[Source extract Boundary: Start]

Maybe I’ve been unlucky to date, but I’ve yet to see a solution where I can justify the use of StyleCop Analyzers in the backend (or any backend coding style analyzers for that matter). Visual Studio does a pretty good job at building an IDE that encourages us developers to keep our code consistent enough.
For me, StyleCop is too OCD and counterproductive.
Unless your solution requires clean and exportable documentation for a specific purpose, I find that forcing of documentation comments on everything is a bit overkill. E.g. we don’t need to add standard documentation to a boilerplate Main method within the Program.cs file, because if a developer onboarding into the solution doesn’t know the purpose of this method then much bigger problems will occur.
Documentation and comments should be encouraged when needed yes, but not enforced. Your culture should support this relaxed attitude with guidance towards a preferred consistent style, and the right feedback/review processes using PRs and code reviews will do a sufficient job of maintaining consistency.

[Source extract Boundary: End]

• What you should do:
Translate this sentence from the StyleCop passage into Spanish: "Documentation and comments should be encouraged when needed yes, but not enforced."

[Material provided Boundary: Start]

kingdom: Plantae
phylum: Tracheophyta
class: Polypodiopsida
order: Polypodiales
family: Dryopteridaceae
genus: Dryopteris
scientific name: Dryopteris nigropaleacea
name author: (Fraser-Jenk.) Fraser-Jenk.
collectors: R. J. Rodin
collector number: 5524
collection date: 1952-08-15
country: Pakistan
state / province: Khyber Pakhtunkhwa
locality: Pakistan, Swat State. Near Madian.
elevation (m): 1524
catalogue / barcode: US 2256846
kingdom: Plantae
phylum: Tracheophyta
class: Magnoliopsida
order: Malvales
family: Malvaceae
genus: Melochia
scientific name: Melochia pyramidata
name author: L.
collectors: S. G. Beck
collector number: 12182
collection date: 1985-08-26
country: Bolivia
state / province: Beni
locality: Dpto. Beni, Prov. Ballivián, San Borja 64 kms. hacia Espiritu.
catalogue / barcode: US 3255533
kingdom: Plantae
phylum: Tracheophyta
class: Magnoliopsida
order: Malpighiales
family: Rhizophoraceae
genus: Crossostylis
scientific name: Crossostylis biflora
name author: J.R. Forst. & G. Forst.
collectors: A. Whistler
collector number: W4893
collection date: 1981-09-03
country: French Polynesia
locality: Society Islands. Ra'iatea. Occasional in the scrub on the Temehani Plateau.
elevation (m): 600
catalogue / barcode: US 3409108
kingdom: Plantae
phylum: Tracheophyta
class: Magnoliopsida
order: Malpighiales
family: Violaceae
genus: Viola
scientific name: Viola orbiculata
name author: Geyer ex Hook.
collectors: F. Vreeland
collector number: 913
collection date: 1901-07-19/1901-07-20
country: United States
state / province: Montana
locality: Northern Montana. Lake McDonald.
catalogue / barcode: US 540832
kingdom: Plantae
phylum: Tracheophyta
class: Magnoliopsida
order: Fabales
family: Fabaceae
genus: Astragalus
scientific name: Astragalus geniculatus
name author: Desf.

[Material provided Boundary: End]

• Response to this task:
La documentación y los comentarios deberían fomentarse cuando sea necesario, sí, pero no imponerse.